The expected result is an exact restatement of the data, free of pictures.

DATA RECORDS>
****
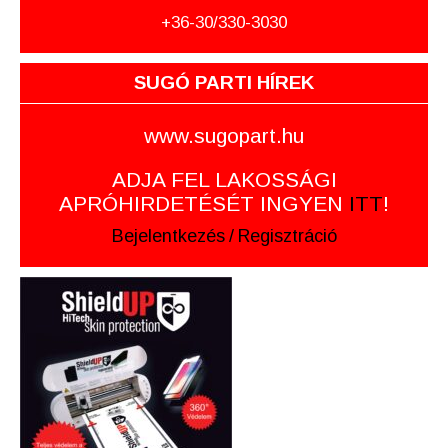
+36-30/330-3030
SUGÓ PARTI HÍREK
www.sugopart.hu
ADJA FEL LAKOSSÁGI
APRÓHIRDETÉSÉT INGYEN
ITT
!
Bejelentkezés
/
Regisztráció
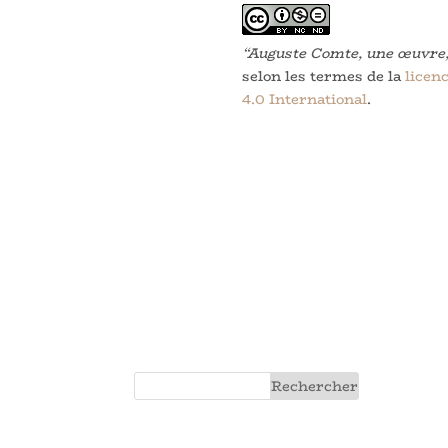
“Auguste Comte, une œuvre, 
selon les termes de la
licen
4.0 International
.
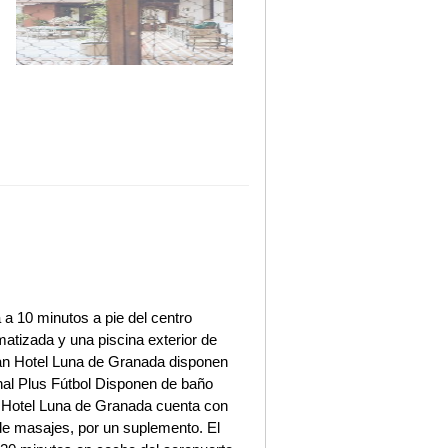
a 10 minutos a pie del centro
matizada y una piscina exterior de
ran Hotel Luna de Granada disponen
anal Plus Fútbol Disponen de baño
n Hotel Luna de Granada cuenta con
de masajes, por un suplemento. El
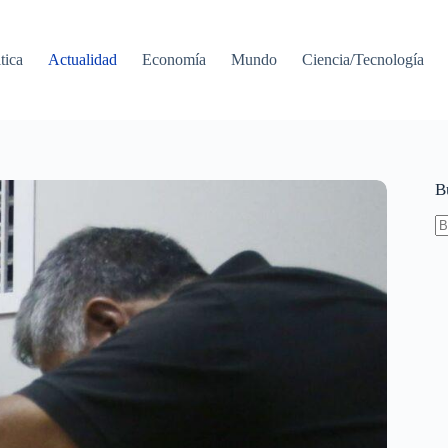
tica
Actualidad
Economía
Mundo
Ciencia/Tecnología
B
S
re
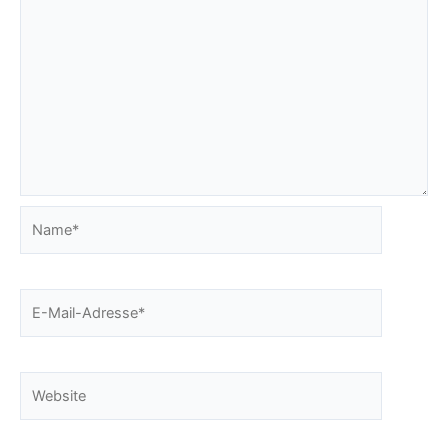
Name*
E-
Mail-
Adresse*
Website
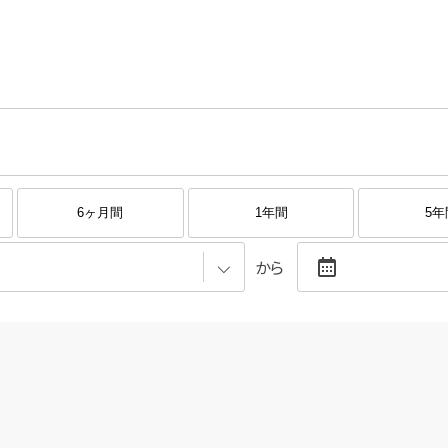
6ヶ月間
1年間
5年
から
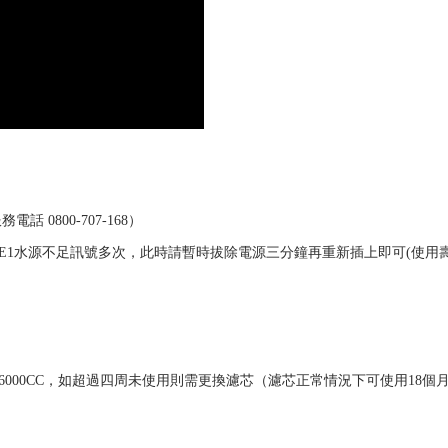
0800-707-168）​
現E1水源不足訊號多次，此時請暫時拔除電源三分鐘再重新插上即可(使用
6000CC，如超過四周未使用則需更換濾芯（濾芯正常情況下可使用18個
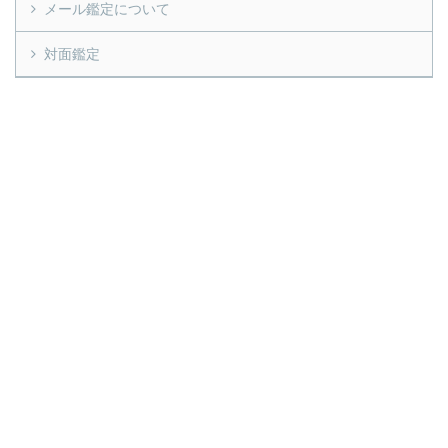
メール鑑定について
対面鑑定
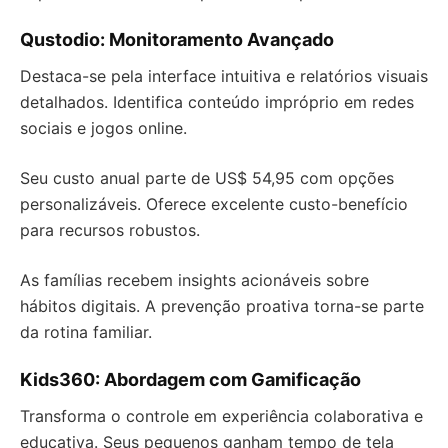
Qustodio: Monitoramento Avançado
Destaca-se pela interface intuitiva e relatórios visuais
detalhados. Identifica conteúdo impróprio em redes
sociais e jogos online.
Seu custo anual parte de US$ 54,95 com opções
personalizáveis. Oferece excelente custo-benefício
para recursos robustos.
As famílias recebem insights acionáveis sobre
hábitos digitais. A prevenção proativa torna-se parte
da rotina familiar.
Kids360: Abordagem com Gamificação
Transforma o controle em experiência colaborativa e
educativa. Seus pequenos ganham tempo de tela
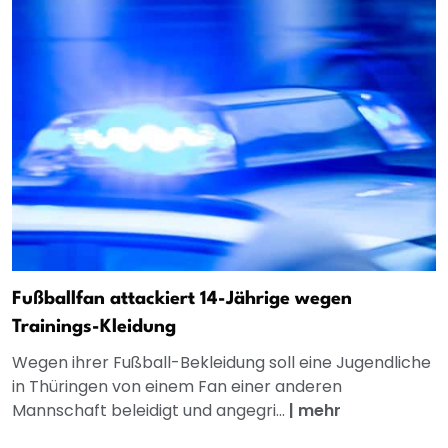
Fußballfan attackiert 14-Jährige wegen
Trainings-Kleidung
Wegen ihrer Fußball-Bekleidung soll eine Jugendliche
in Thüringen von einem Fan einer anderen
Mannschaft beleidigt und angegri...
|
mehr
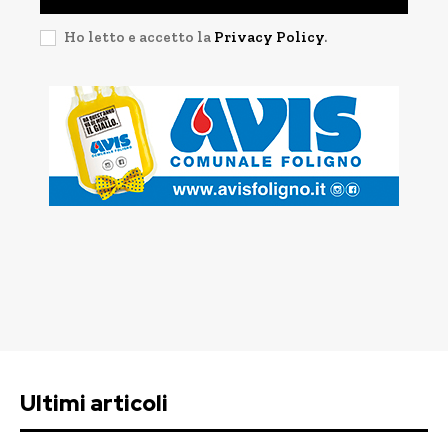
Ho letto e accetto la
Privacy Policy
.
Ultimi articoli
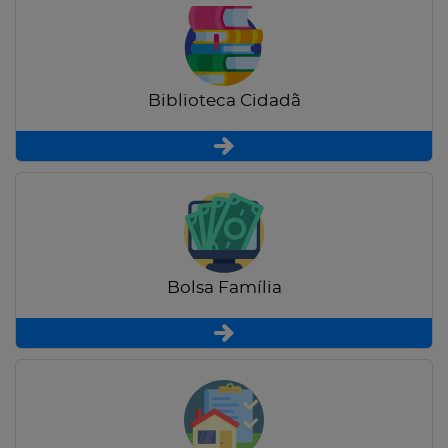
Biblioteca Cidadã
Bolsa Família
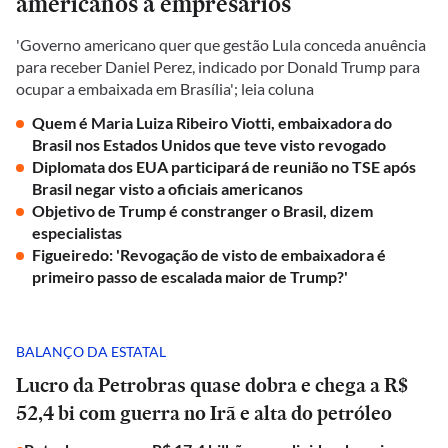
americanos a empresários
'Governo americano quer que gestão Lula conceda anuência
para receber Daniel Perez, indicado por Donald Trump para
ocupar a embaixada em Brasília'; leia coluna
Quem é Maria Luiza Ribeiro Viotti, embaixadora do
Brasil nos Estados Unidos que teve visto revogado
Diplomata dos EUA participará de reunião no TSE após
Brasil negar visto a oficiais americanos
Objetivo de Trump é constranger o Brasil, dizem
especialistas
Figueiredo: 'Revogação de visto de embaixadora é
primeiro passo de escalada maior de Trump?'
BALANÇO DA ESTATAL
Lucro da Petrobras quase dobra e chega a R$
52,4 bi com guerra no Irã e alta do petróleo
****
WRITTEN RESPONSE>
+36-30/330-3030
SUGÓ PARTI HÍREK
www.sugopart.hu
ADJA FEL LAKOSSÁGI
APRÓHIRDETÉSÉT INGYEN
ITT
!
Bejelentkezés
/
Regisztráció
“Auguste Comte, une œuvre, 
selon les termes de la
licen
4.0 International
.
a 10 minutos a pie del centro
matizada y una piscina exterior de
ran Hotel Luna de Granada disponen
anal Plus Fútbol Disponen de baño
n Hotel Luna de Granada cuenta con
de masajes, por un suplemento. El
tica
Actualidad
Economía
Mundo
Ciencia/Tecnología
B
S
re
Name*
E-
Mail-
Adresse*
Website
6ヶ月間
1年間
5年
から
0800-707-168）​
現E1水源不足訊號多次，此時請暫時拔除電源三分鐘再重新插上即可(使用
6000CC，如超過四周未使用則需更換濾芯（濾芯正常情況下可使用18個
メール鑑定について
対面鑑定
Qustodio: Monitoramento Avançado
Destaca-se pela interface intuitiva e relatórios visuais
detalhados. Identifica conteúdo impróprio em redes
sociais e jogos online.
Seu custo anual parte de US$ 54,95 com opções
personalizáveis. Oferece excelente custo-benefício
para recursos robustos.
As famílias recebem insights acionáveis sobre
hábitos digitais. A prevenção proativa torna-se parte
da rotina familiar.
Kids360: Abordagem com Gamificação
Transforma o controle em experiência colaborativa e
educativa. Seus pequenos ganham tempo de tela
Fußballfan attackiert 14-Jährige wegen
Trainings-Kleidung
Wegen ihrer Fußball-Bekleidung soll eine Jugendliche
in Thüringen von einem Fan einer anderen
Mannschaft beleidigt und angegri...
|
mehr
Ho letto e accetto la
Privacy Policy
.
Ultimi articoli
Biblioteca Cidadã
Bolsa Família
americanos a empresários
'Governo americano quer que gestão Lula conceda anuência
para receber Daniel Perez, indicado por Donald Trump para
ocupar a embaixada em Brasília'; leia coluna
Quem é Maria Luiza Ribeiro Viotti, embaixadora do
Brasil nos Estados Unidos que teve visto revogado
Diplomata dos EUA participará de reunião no TSE após
Brasil negar visto a oficiais americanos
Objetivo de Trump é constranger o Brasil, dizem
especialistas
Figueiredo: 'Revogação de visto de embaixadora é
primeiro passo de escalada maior de Trump?'
BALANÇO DA ESTATAL
Lucro da Petrobras quase dobra e chega a R$
52,4 bi com guerra no Irã e alta do petróleo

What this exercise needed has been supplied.